This invention relates generally to the field of selecting one or more tests for a compiled software module, and more particularly to strategizing automated software test coverage by leveraging a rule system.
In software development, in order to give development teams early feedback about the quality of the code being developed, teams are adopting continuous integration practices. These practices call for building authored software modules very frequently, often several times a day. Building a module means compiling it, but also executing a set of tests which are required to succeed in order to “accept” the module, that is, publish the compiled artifact to a central repository from where dependent modules can pull the module. When developing large applications, the volume of tests that are executed during the build of all modules can become significant.

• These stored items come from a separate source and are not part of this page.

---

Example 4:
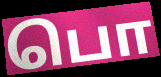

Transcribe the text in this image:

பொ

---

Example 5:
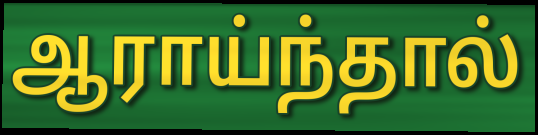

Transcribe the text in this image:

ஆராய்ந்தால்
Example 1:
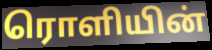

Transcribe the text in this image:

ரொளியின்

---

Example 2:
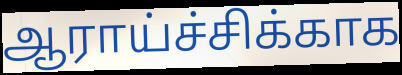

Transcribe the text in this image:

ஆராய்ச்சிக்காக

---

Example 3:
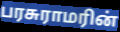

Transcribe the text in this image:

பரசுராமரின்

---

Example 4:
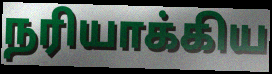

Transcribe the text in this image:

நரியாக்கிய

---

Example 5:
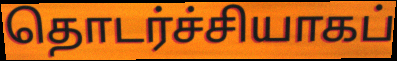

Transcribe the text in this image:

தொடர்ச்சியாகப்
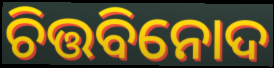
ଚିତ୍ତବିନୋଦ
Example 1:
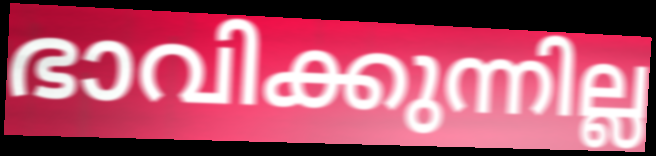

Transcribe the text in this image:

ഭാവിക്കുന്നില്ല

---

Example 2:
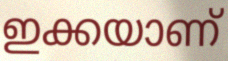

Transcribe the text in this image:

ഇക്കയാണ്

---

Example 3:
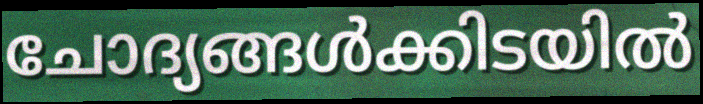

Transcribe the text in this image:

ചോദ്യങ്ങൾക്കിടയിൽ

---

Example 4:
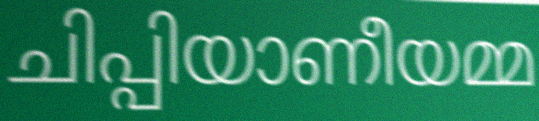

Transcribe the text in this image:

ചിപ്പിയാണീയമ്മ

A typical continuous integration environment consists of several elements including a source code management system, a build management system and a compiled artifact repository. The source code management system is used by developers to check code out, and commit their change set in. This keeps track of all versions of each file, as well as the identification of the developer associated with each change. Most source code management systems also include a notification mechanism, which can notify downstream systems that a change set was committed. At a minimum, a source code management system includes a way to query for change sets.
A build management system can be either centralized or distributed. In both cases, the build management system queries, or is notified by, the source code management system, in order to aggregate a list of the new change sets that have been committed since the time of the last build cycle. The build management system can then check out these changes to obtain a local copy of the source code which represents the latest version of the versioned source files and trigger a build cycle, which contains generally three sub-steps. The first sub-step is compilation of the various source files, from the source programming language(s) to machine executable code. This includes compilation of the test code. The second sub-step is execution of all or some tests on the compiled code, capturing the results of the tests (success or failure for each test). The third sub-step, based upon a success criteria, is publication of the compiled artifact to a central repository. The success criteria can be the success of all, or a fraction of the tests executed, depending on the team choice.
A compiled artifact repository is a system that hosts a series of versions of compiled source code, so that dependent modules can use the latest known good version of a compiled artifact they depend on, instead of having to compile it themselves.